# [PROBLEM TO SOLVE]
Check each line of the data for "خطاب" and select those that have it.

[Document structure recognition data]
»»
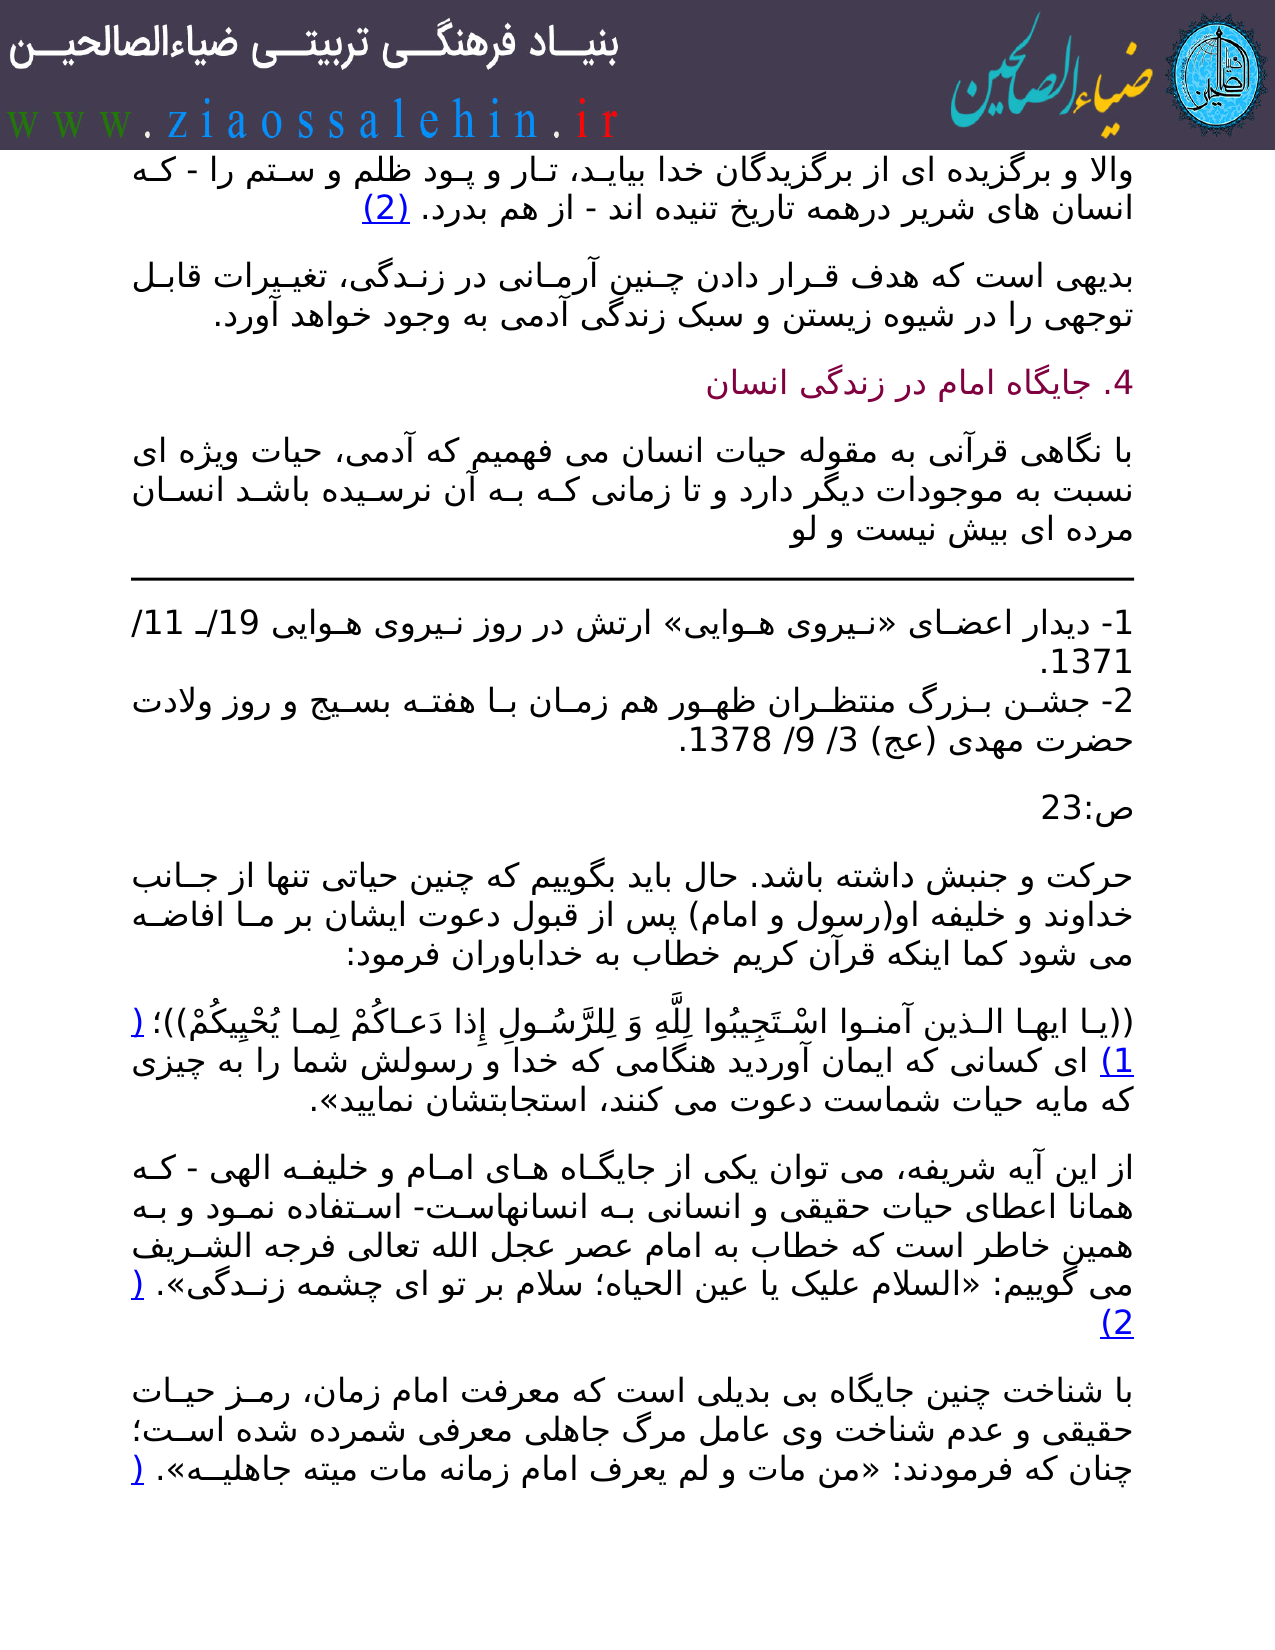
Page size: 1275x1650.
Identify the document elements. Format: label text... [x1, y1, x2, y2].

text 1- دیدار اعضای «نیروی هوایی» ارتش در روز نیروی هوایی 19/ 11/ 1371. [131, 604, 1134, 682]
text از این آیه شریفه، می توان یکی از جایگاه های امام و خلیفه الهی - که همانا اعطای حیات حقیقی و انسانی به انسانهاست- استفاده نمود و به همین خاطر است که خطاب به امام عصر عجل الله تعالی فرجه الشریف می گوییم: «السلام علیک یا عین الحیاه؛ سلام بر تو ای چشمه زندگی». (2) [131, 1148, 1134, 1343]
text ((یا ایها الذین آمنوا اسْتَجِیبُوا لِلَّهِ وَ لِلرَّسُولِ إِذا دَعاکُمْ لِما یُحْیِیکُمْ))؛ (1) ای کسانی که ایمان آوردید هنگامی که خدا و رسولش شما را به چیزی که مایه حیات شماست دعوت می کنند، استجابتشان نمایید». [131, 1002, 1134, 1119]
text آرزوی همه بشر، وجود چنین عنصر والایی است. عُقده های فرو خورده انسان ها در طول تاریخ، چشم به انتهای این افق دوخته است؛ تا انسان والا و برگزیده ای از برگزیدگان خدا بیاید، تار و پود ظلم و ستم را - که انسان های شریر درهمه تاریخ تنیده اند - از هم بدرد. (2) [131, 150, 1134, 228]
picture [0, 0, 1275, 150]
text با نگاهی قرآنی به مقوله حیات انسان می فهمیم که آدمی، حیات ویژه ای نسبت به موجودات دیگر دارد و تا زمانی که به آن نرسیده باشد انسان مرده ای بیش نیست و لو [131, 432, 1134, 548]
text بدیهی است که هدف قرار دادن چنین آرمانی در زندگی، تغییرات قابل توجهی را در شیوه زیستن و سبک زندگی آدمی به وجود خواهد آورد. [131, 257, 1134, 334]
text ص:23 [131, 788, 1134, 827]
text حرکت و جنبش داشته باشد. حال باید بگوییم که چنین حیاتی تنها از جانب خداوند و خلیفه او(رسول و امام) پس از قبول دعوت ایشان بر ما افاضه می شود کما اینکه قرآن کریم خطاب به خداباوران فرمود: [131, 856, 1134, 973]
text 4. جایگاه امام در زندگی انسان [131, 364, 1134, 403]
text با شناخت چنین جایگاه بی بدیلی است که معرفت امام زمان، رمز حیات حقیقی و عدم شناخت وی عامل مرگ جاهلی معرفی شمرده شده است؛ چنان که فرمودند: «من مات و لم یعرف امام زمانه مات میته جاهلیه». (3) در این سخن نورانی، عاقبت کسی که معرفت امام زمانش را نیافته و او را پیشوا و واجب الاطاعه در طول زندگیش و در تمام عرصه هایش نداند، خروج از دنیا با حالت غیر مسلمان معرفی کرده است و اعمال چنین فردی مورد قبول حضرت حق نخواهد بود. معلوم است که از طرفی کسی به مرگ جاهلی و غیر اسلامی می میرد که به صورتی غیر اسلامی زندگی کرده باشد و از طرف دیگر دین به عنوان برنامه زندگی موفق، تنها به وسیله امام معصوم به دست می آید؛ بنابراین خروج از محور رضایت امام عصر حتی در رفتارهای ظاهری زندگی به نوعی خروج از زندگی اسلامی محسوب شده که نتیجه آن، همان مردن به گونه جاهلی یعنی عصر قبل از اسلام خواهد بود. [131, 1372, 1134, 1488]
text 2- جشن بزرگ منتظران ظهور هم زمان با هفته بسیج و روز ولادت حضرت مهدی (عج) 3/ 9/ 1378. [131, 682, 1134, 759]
««
# [EXERCISE SOLUTION]
text از این آیه شریفه، می توان یکی از جایگاه های امام و خلیفه الهی - که همانا اعطای حیات حقیقی و انسانی به انسانهاست- استفاده نمود و به همین خاطر است که خطاب به امام عصر عجل الله تعالی فرجه الشریف می گوییم: «السلام علیک یا عین الحیاه؛ سلام بر تو ای چشمه زندگی». (2) [131, 1148, 1134, 1343]
text حرکت و جنبش داشته باشد. حال باید بگوییم که چنین حیاتی تنها از جانب خداوند و خلیفه او(رسول و امام) پس از قبول دعوت ایشان بر ما افاضه می شود کما اینکه قرآن کریم خطاب به خداباوران فرمود: [131, 856, 1134, 973]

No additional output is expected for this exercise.